By midday I’m checking my email as often as a teenager checks her Instagram feed, just in case the results aren’t as delayed as expected. Nothing doing.

I’ve no idea what time Urgent Care closes, so just in case it’s 5, I phone them at 4.45. She tells me they’re there 24 hours a day.

“I’ve just come off the phone with the lab and they are working on the tests now. I’ll send over the results as soon as I get them.”

“Will that be today?”

“I am sure it will be very soon, probably in the next hour”

She checks she has the right email address for me, I hang up and cross my fingers. It’s not that quarantine is bad; it’s just waiting for results that makes me nervous. For the first time I wonder if they are positive, and what happens then.

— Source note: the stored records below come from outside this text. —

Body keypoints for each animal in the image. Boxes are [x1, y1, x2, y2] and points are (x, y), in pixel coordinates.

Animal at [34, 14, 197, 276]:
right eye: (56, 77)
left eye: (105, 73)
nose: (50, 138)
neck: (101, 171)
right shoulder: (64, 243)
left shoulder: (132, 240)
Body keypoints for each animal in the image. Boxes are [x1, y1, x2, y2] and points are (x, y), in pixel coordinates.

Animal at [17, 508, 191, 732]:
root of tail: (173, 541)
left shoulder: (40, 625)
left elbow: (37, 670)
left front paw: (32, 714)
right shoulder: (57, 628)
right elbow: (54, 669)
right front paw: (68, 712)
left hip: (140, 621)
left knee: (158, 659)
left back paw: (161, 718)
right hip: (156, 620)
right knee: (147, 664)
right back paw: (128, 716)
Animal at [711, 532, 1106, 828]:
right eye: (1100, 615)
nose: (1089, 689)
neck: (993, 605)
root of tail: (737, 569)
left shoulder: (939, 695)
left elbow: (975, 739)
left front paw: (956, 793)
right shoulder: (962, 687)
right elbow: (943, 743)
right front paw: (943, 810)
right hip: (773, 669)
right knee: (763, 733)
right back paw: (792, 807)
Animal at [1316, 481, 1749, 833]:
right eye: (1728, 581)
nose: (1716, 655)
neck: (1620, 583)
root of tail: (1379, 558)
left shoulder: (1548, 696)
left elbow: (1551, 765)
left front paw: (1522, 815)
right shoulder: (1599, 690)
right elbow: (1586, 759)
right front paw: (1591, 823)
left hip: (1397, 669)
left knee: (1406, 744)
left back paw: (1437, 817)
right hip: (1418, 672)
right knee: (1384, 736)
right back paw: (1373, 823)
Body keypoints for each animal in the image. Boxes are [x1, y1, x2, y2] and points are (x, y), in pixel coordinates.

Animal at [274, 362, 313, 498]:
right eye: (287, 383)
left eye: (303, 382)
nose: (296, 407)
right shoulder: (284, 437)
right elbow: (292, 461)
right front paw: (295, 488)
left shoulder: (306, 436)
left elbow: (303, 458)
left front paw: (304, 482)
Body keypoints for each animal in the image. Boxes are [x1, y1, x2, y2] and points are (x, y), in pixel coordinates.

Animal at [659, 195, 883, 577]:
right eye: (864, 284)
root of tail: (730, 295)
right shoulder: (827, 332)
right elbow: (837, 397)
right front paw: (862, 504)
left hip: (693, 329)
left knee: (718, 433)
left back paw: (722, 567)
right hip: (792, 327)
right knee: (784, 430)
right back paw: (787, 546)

I overhear a couple of girls who are sunbathing nearby and in conversation with one of the security guards. I can’t catch more than a few words, but it seems they’ve been there for days waiting for results. They’re complaining because they were expecting to move on to somewhere cheaper before now.

It gets dark before 6. Now back in the room, we decide to give it until 7.30 before calling again. It’s about the last time that we could hope to get “released” by the hotel and be able to go and eat in a restaurant rather than have room service. But it was not to be; I call Urgent Care again, who at least are quick to pick up and unfailingly polite despite the fact that they must be really hassled. No results yet, but she is still sure they will come tonight.

Time to order more wine. Oh, and some food. Why am I feeling so nervous? My appetite is diminished; not surprising, I’ve done nothing all day; it’s almost extinguished by the arrival of those green carrier bags. Apart from the good one with a bottle of wine in it.